One range is to be output from the listing below, exactly as written: the line with "51: (679, 95, 1.37)" to the line with "73: (411, 395, 2.13)", both kept.

● **STUDY MATERIAL**:
------------------------------------

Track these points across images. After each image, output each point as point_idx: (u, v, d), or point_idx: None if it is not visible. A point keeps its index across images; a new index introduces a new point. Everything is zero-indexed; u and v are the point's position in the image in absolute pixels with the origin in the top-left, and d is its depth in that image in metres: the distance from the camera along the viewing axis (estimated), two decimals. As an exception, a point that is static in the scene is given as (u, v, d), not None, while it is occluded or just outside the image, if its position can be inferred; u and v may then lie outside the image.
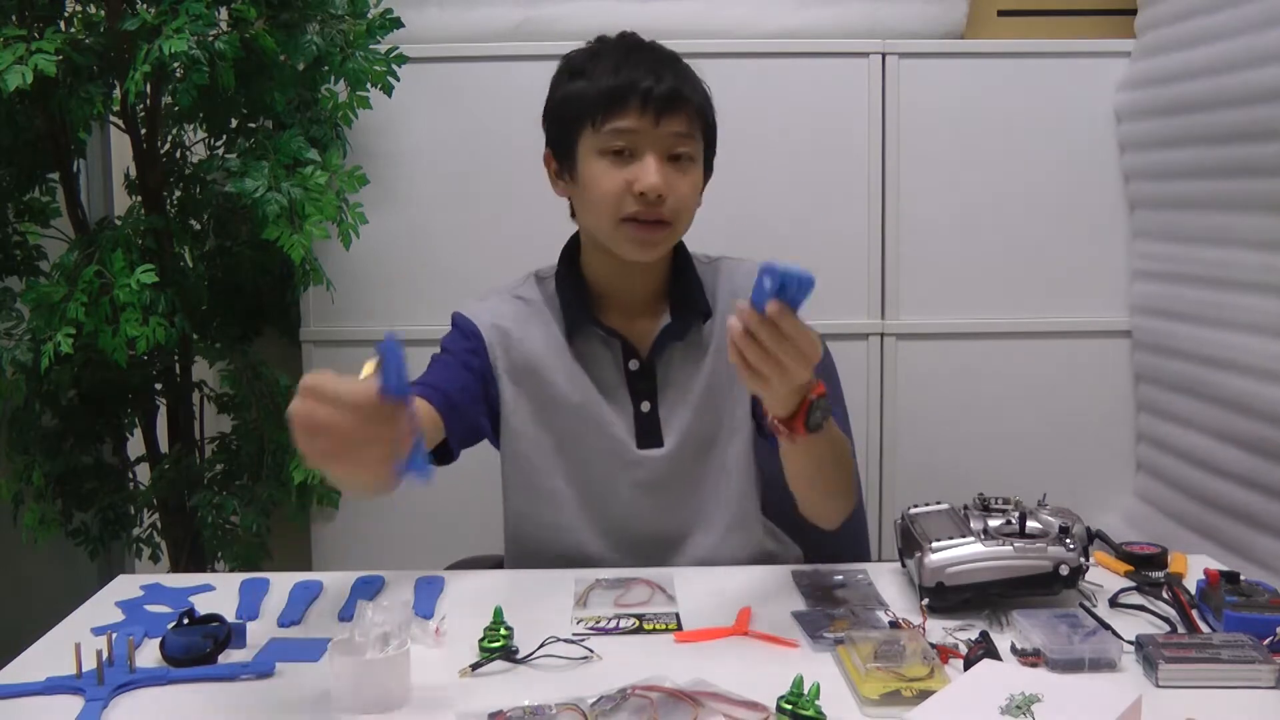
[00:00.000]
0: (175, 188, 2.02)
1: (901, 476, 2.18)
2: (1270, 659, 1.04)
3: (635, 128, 1.32)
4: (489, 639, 1.12)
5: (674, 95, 1.33)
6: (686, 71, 1.38)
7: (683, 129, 1.34)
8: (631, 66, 1.34)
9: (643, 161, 1.32)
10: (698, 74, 1.42)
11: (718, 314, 1.44)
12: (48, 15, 1.78)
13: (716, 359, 1.43)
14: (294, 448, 1.57)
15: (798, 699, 0.95)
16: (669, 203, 1.33)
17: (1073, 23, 2.26)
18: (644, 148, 1.33)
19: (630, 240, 1.36)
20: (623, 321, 1.43)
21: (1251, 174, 1.72)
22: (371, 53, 1.89)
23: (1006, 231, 2.14)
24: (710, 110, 1.40)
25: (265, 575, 1.37)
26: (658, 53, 1.39)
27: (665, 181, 1.32)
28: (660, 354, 1.43)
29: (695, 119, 1.36)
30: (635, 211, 1.33)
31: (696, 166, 1.37)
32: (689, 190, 1.36)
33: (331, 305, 2.11)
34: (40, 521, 1.94)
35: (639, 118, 1.32)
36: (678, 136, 1.34)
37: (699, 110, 1.36)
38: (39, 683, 1.04)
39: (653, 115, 1.32)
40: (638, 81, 1.32)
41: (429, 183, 2.12)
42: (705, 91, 1.40)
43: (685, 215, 1.37)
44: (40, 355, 1.69)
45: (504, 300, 1.48)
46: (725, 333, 1.36)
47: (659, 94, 1.32)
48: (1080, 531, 1.27)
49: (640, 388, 1.42)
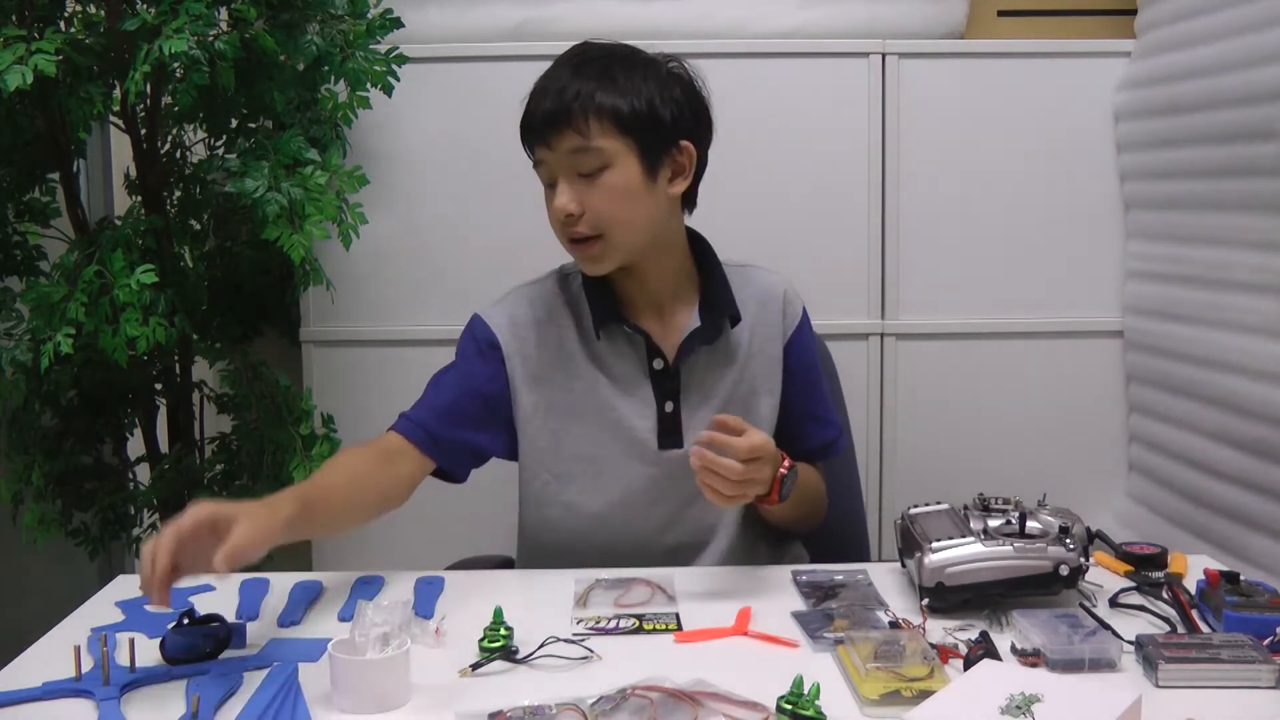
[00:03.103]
0: (175, 188, 2.02)
1: (901, 476, 2.18)
2: (1270, 659, 1.04)
3: (541, 157, 1.37)
4: (489, 639, 1.12)
5: (553, 116, 1.33)
6: (593, 76, 1.34)
7: (576, 144, 1.32)
8: (537, 95, 1.37)
9: (557, 187, 1.35)
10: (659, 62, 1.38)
11: (746, 325, 1.46)
12: (48, 15, 1.78)
13: (743, 366, 1.45)
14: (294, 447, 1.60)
15: (798, 699, 0.95)
16: (586, 219, 1.34)
17: (1073, 23, 2.26)
18: (555, 172, 1.36)
19: (577, 258, 1.41)
20: (650, 321, 1.44)
21: (1249, 174, 1.72)
22: (371, 53, 1.89)
23: (1007, 232, 2.14)
24: (630, 104, 1.33)
25: (265, 575, 1.37)
26: (571, 64, 1.36)
27: (573, 200, 1.34)
28: (686, 357, 1.43)
29: (591, 125, 1.32)
30: (564, 233, 1.38)
31: (615, 170, 1.33)
32: (604, 200, 1.33)
33: (331, 305, 2.11)
34: (40, 521, 1.94)
35: (539, 147, 1.36)
36: (574, 153, 1.33)
37: (599, 113, 1.32)
38: (38, 688, 1.04)
39: (544, 142, 1.35)
40: (531, 111, 1.36)
41: (429, 183, 2.12)
42: (628, 85, 1.33)
43: (615, 225, 1.35)
44: (40, 355, 1.68)
45: (523, 301, 1.48)
46: (752, 339, 1.45)
47: (539, 121, 1.34)
48: (1080, 531, 1.27)
49: (665, 388, 1.43)
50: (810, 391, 1.50)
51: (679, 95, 1.37)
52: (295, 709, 1.00)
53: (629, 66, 1.36)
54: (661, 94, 1.35)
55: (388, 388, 2.14)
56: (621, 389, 1.43)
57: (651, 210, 1.37)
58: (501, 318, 1.46)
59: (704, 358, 1.44)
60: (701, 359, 1.44)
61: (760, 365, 1.46)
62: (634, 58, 1.38)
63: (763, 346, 1.47)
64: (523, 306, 1.47)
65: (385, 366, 2.14)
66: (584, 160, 1.33)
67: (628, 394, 1.43)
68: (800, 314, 1.51)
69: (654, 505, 1.44)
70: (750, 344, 1.46)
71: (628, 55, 1.38)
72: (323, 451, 2.01)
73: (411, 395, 2.13)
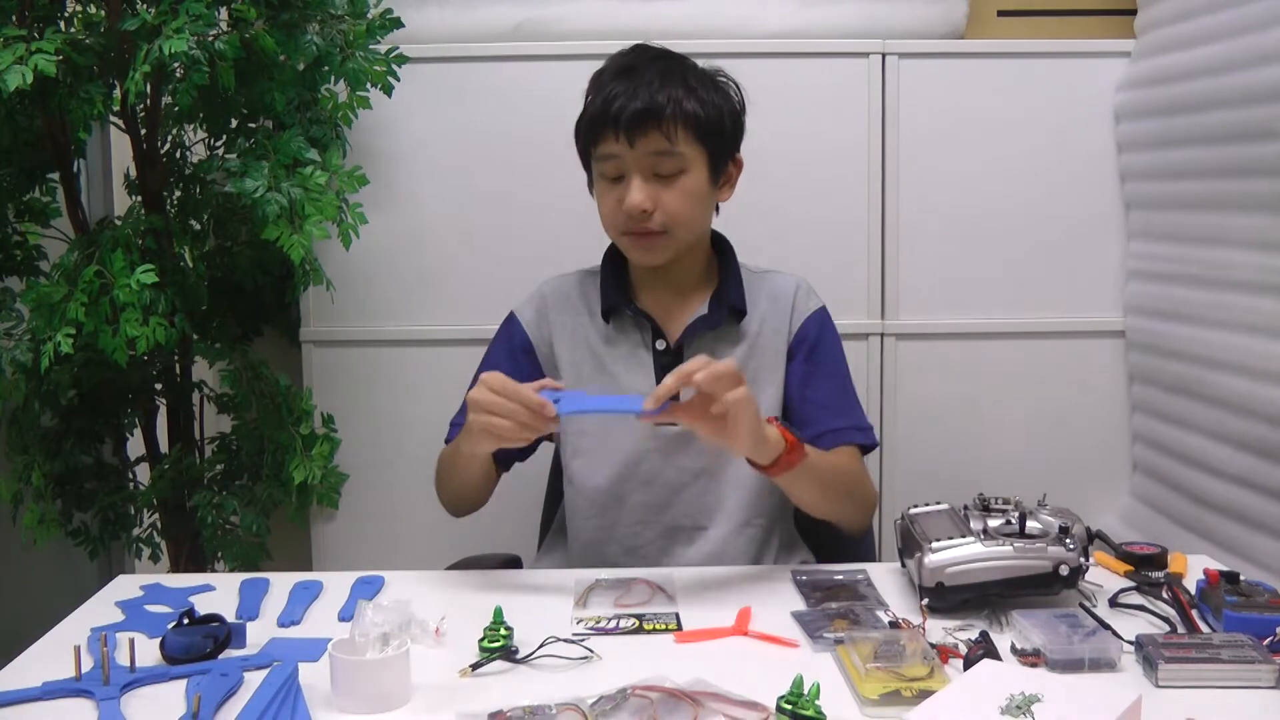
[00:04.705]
0: (175, 188, 2.02)
1: (901, 476, 2.18)
2: (1270, 659, 1.04)
3: (616, 152, 1.42)
4: (489, 639, 1.12)
5: (644, 116, 1.39)
6: (678, 81, 1.42)
7: (660, 147, 1.40)
8: (617, 88, 1.41)
9: (629, 182, 1.41)
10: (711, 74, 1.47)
11: (754, 317, 1.51)
12: (48, 15, 1.78)
13: (748, 353, 1.50)
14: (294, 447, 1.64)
15: (798, 699, 0.95)
16: (656, 217, 1.42)
17: (1073, 23, 2.26)
18: (628, 169, 1.42)
19: (631, 249, 1.48)
20: (658, 308, 1.52)
21: (1249, 174, 1.72)
22: (371, 53, 1.89)
23: (1008, 232, 2.14)
24: (708, 114, 1.43)
25: (265, 575, 1.37)
26: (654, 67, 1.43)
27: (649, 198, 1.41)
28: (690, 339, 1.49)
29: (679, 131, 1.40)
30: (629, 226, 1.43)
31: (690, 175, 1.43)
32: (678, 201, 1.43)
33: (331, 305, 2.11)
34: (40, 521, 1.94)
35: (616, 143, 1.41)
36: (656, 156, 1.41)
37: (686, 120, 1.40)
38: (38, 688, 1.04)
39: (626, 139, 1.40)
40: (611, 106, 1.40)
41: (429, 183, 2.12)
42: (705, 96, 1.43)
43: (681, 222, 1.44)
44: (40, 355, 1.68)
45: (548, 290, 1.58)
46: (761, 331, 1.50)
47: (628, 118, 1.39)
48: (1080, 531, 1.27)
49: (666, 366, 1.47)
50: (813, 379, 1.51)
51: (734, 109, 1.48)
52: (295, 709, 1.00)
53: (700, 76, 1.45)
54: (725, 105, 1.46)
55: (388, 388, 2.14)
56: (624, 366, 1.51)
57: (709, 213, 1.50)
58: (530, 313, 1.57)
59: (709, 342, 1.49)
60: (706, 342, 1.49)
61: (765, 354, 1.51)
62: (698, 67, 1.47)
63: (770, 338, 1.51)
64: (548, 296, 1.58)
65: (385, 366, 2.14)
66: (664, 162, 1.41)
67: (629, 371, 1.50)
68: (812, 308, 1.54)
69: (651, 481, 1.49)
70: (758, 335, 1.51)
71: (693, 64, 1.47)
72: (323, 451, 2.01)
73: (412, 395, 2.14)
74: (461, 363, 2.11)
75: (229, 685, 1.04)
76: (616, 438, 1.49)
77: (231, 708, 1.00)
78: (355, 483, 2.14)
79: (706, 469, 1.49)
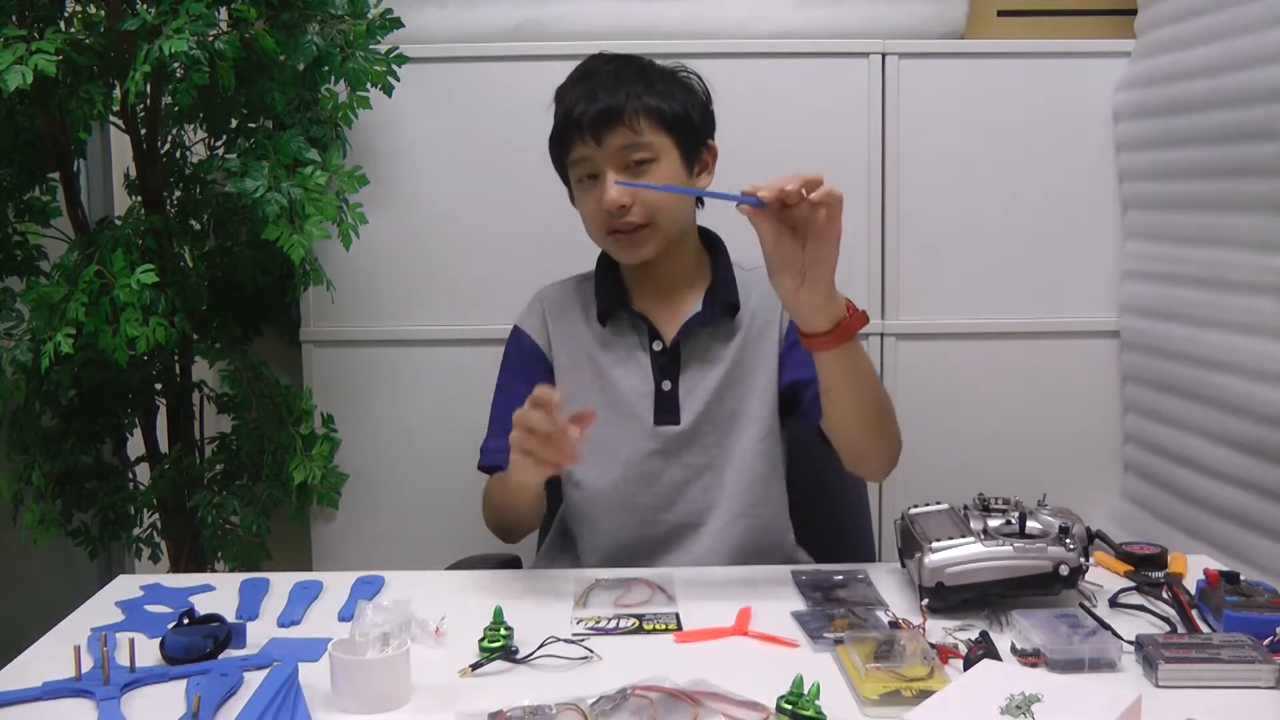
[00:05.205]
0: (175, 188, 2.02)
1: (901, 476, 2.17)
2: (1270, 659, 1.04)
3: (586, 154, 1.45)
4: (489, 639, 1.12)
5: (606, 114, 1.43)
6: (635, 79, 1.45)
7: (627, 140, 1.44)
8: (577, 94, 1.45)
9: (603, 180, 1.44)
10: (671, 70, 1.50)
11: (746, 311, 1.53)
12: (48, 15, 1.77)
13: (742, 346, 1.52)
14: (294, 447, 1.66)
15: (798, 699, 0.95)
16: (636, 209, 1.45)
17: (1073, 23, 2.26)
18: (599, 168, 1.45)
19: (618, 249, 1.50)
20: (655, 309, 1.54)
21: (1248, 174, 1.72)
22: (371, 53, 1.89)
23: (1008, 232, 2.14)
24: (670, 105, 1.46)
25: (265, 575, 1.37)
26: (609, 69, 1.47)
27: (625, 193, 1.43)
28: (686, 339, 1.51)
29: (642, 123, 1.44)
30: (612, 224, 1.46)
31: (662, 163, 1.46)
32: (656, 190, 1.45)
33: (331, 305, 2.11)
34: (40, 521, 1.94)
35: (583, 145, 1.45)
36: (625, 150, 1.44)
37: (648, 113, 1.44)
38: (38, 688, 1.04)
39: (594, 139, 1.43)
40: (574, 111, 1.44)
41: (429, 183, 2.12)
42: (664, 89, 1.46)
43: (662, 212, 1.46)
44: (40, 355, 1.68)
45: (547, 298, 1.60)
46: (753, 324, 1.51)
47: (591, 119, 1.43)
48: (1080, 531, 1.27)
49: (663, 367, 1.51)
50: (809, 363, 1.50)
51: (700, 100, 1.52)
52: (295, 709, 1.00)
53: (658, 73, 1.49)
54: (689, 98, 1.50)
55: (388, 388, 2.14)
56: (622, 369, 1.52)
57: (690, 202, 1.53)
58: (534, 320, 1.59)
59: (704, 339, 1.51)
60: (702, 340, 1.51)
61: (759, 346, 1.52)
62: (656, 65, 1.51)
63: (763, 330, 1.53)
64: (547, 302, 1.60)
65: (385, 366, 2.14)
66: (635, 155, 1.44)
67: (628, 373, 1.52)
68: None
69: (654, 481, 1.50)
70: (751, 327, 1.53)
71: (650, 63, 1.51)
72: (323, 451, 2.01)
73: (412, 395, 2.14)
74: (461, 363, 2.12)
75: (229, 685, 1.04)
76: (619, 440, 1.50)
77: (231, 708, 1.00)
78: (355, 483, 2.14)
79: (709, 466, 1.49)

------------------------------------

● **TASK OUTPUT**:
51: (679, 95, 1.37)
52: (295, 709, 1.00)
53: (629, 66, 1.36)
54: (661, 94, 1.35)
55: (388, 388, 2.14)
56: (621, 389, 1.43)
57: (651, 210, 1.37)
58: (501, 318, 1.46)
59: (704, 358, 1.44)
60: (701, 359, 1.44)
61: (760, 365, 1.46)
62: (634, 58, 1.38)
63: (763, 346, 1.47)
64: (523, 306, 1.47)
65: (385, 366, 2.14)
66: (584, 160, 1.33)
67: (628, 394, 1.43)
68: (800, 314, 1.51)
69: (654, 505, 1.44)
70: (750, 344, 1.46)
71: (628, 55, 1.38)
72: (323, 451, 2.01)
73: (411, 395, 2.13)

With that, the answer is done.